Simplicity Audit: This architecture uses standard HTML5 Audio and SPA routing, avoiding the complexity of Micro-frontends or Web Audio API nodes until advanced DSP (Digital Signal Processing) is required.
Architecture Decision Rationale:
Why this?: An SPA is mandatory for persistent audio. Decoupling the engine from the UI allows for easier testing and prevents UI re-renders from affecting playback timing.
Requirement Satisfaction: Meets the "no-gap" requirement via a persistent shell and "performance" requirement via virtualization.

System Diagram

Architecture Deep Dive

Presentation Layer

Component Hierarchy: The App Shell wraps the entire application. The Layout defines fixed areas (Sidebar, Player Bar) and a dynamic Main Content area where Page components (Home, Search, PlaylistView) are swapped by the router.
Interaction Layer:
Event Handling: Global keyboard listeners for Space (Play/Pause) and Arrows (Seek).
Accessibility: Use role="slider" for volume and progress bars; ensure focus management when navigating between pages.
Responsive Design: On mobile, the Sidebar converts to a Bottom Navigation bar, and the Player Bar expands to a full-screen modal.
Rendering Layer:
Reconciliation: Use React.memo on TrackRow components to prevent re-rendering the whole list when the playback progress updates.
Virtualization: Use react-window or virtuoso for the TrackList to ensure only the visible ~10 rows are in the DOM.

Application Layer

Data Fetching Layer: Use TanStack Query for caching track metadata.

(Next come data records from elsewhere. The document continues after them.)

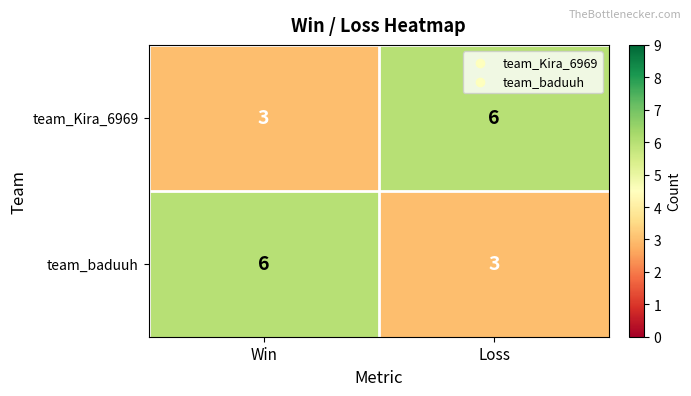

What is the minimum value shown in the chart?

3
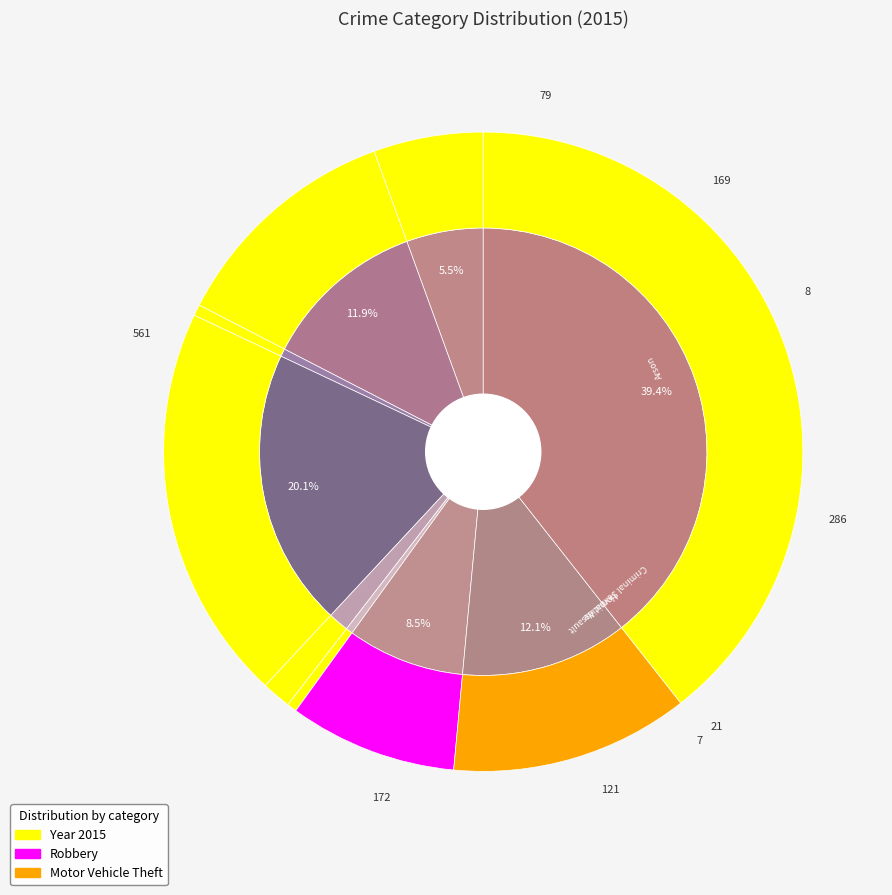

True or false: Motor Vehicle Theft accounts for 19% of the total.

False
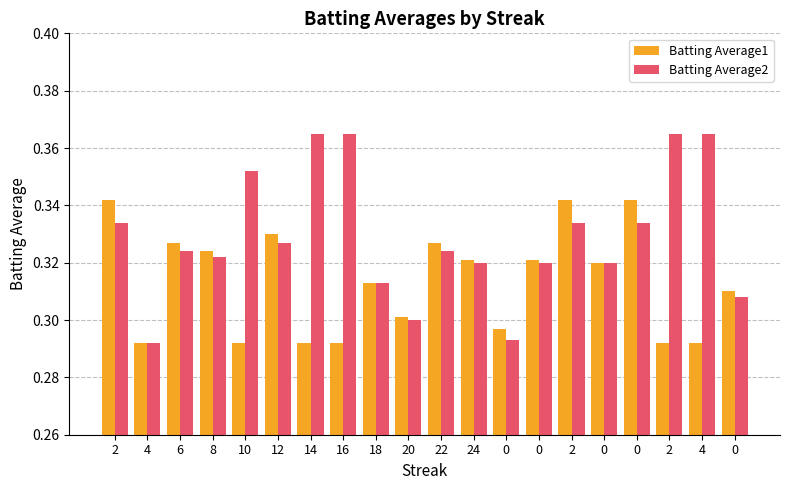

How many categories are shown in the chart?

20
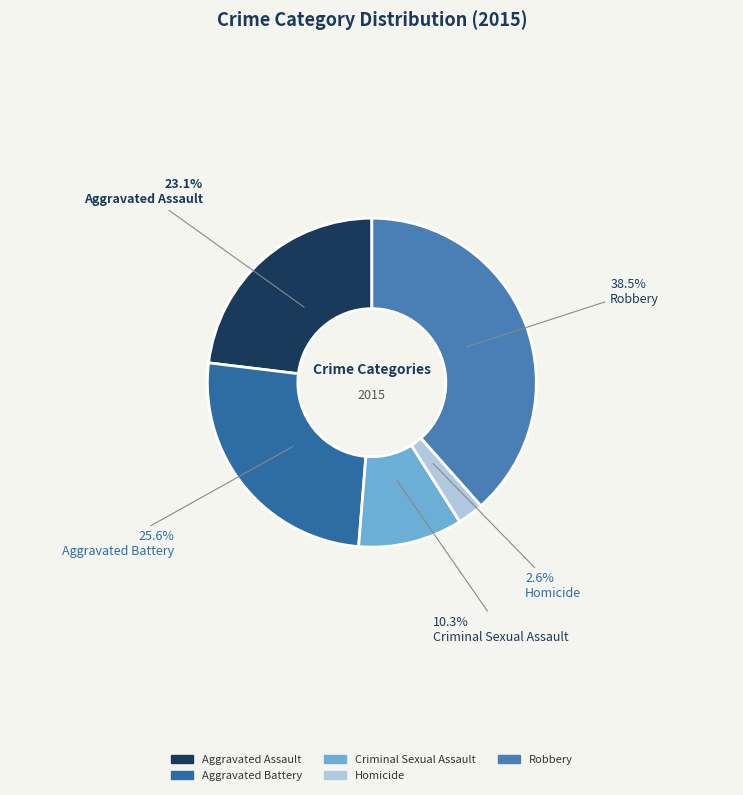

To the nearest percent, what portion does Criminal Sexual Assault represent?

10%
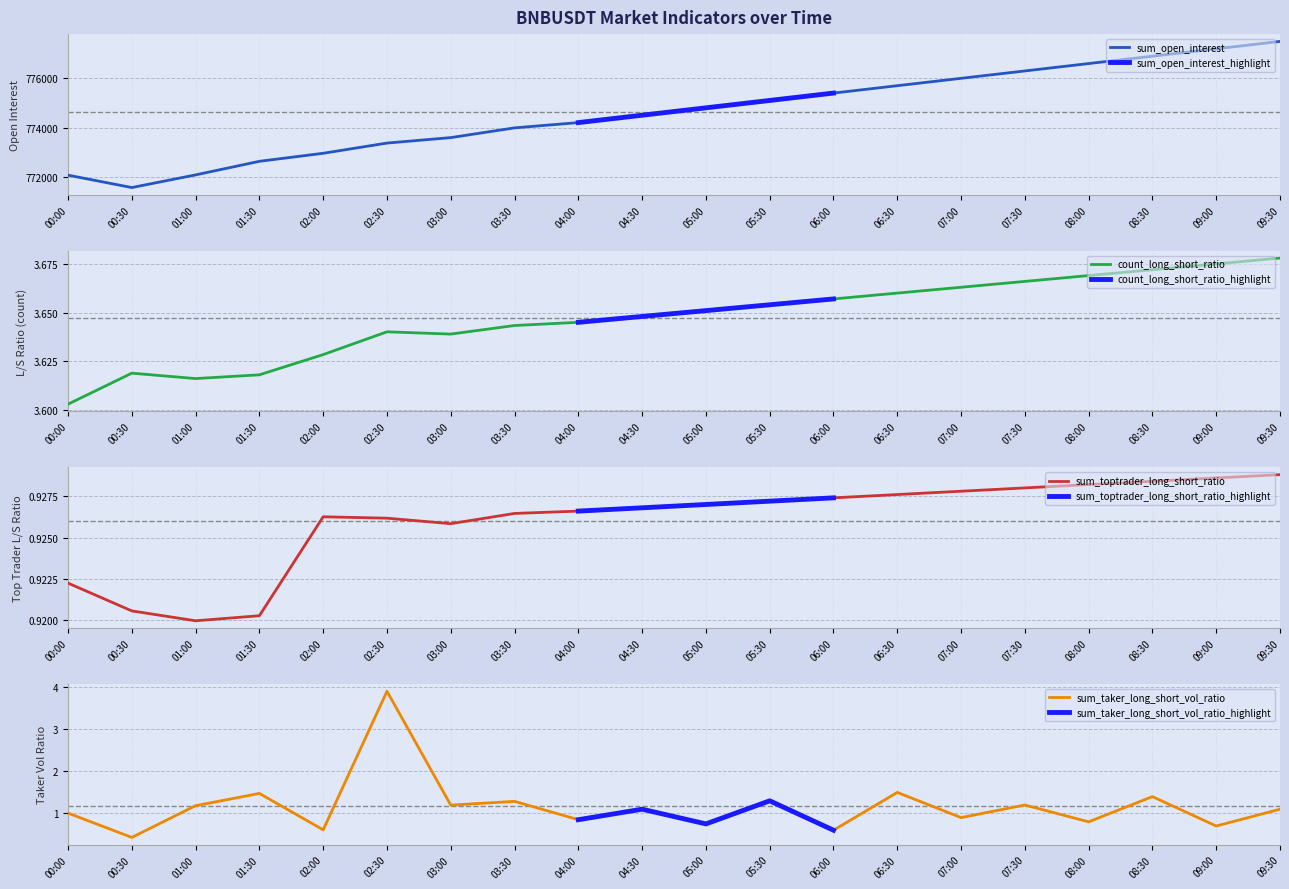

How many interior local valleys does the sum_taker_long_short_vol_ratio series have?

9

Implement "Infinite Loading" for search results.
State Management Layer:
Global State: Managed via Zustand or Redux to track currentTrack, isPlaying, and playQueue.
Sync: The Player Bar subscribes to playbackTime updates (emitted every 200ms) to update the progress slider.
Routing & Navigation: Nested routing where the parent route is the Shell. Use URL-based state for search queries (e.g., /search?q=artist) to allow bookmarking.

Domain Layer

Business Rules:
Queue Logic: Logic for Shuffle (Fisher-Yates) and Repeat (Off/One/All) resides here.
Validation: Prevent playing premium-only tracks if the user entity has a free status.
Entities: Clean TypeScript interfaces for Track, Album, and Artist to decouple the UI from backend DTO (Data Transfer Object) changes.

Infrastructure Layer

Audio Engine: A Singleton class that controls a single new Audio() instance. It exposes methods like play(trackUrl), pause(), and seek(time). It emits events that the Application Layer listens to.
Storage: Use localStorage to persist the user's volume preference and the last played track/queue so the session can be restored on refresh.
Wrap Up

Wrap-up

Evaluation: This design prioritizes the "Seamless Playback" and "Performance" requirements of a music app.
Trade-offs: By using a single <audio> element, we simplify state management but lose the ability to perform complex crossfading between tracks (which would require two elements and the Web Audio API).
Optimization: To improve track start times, the Feature Container can trigger a link rel="prefetch" for the audio stream of the next track in the queue once the current track reaches 90% completion.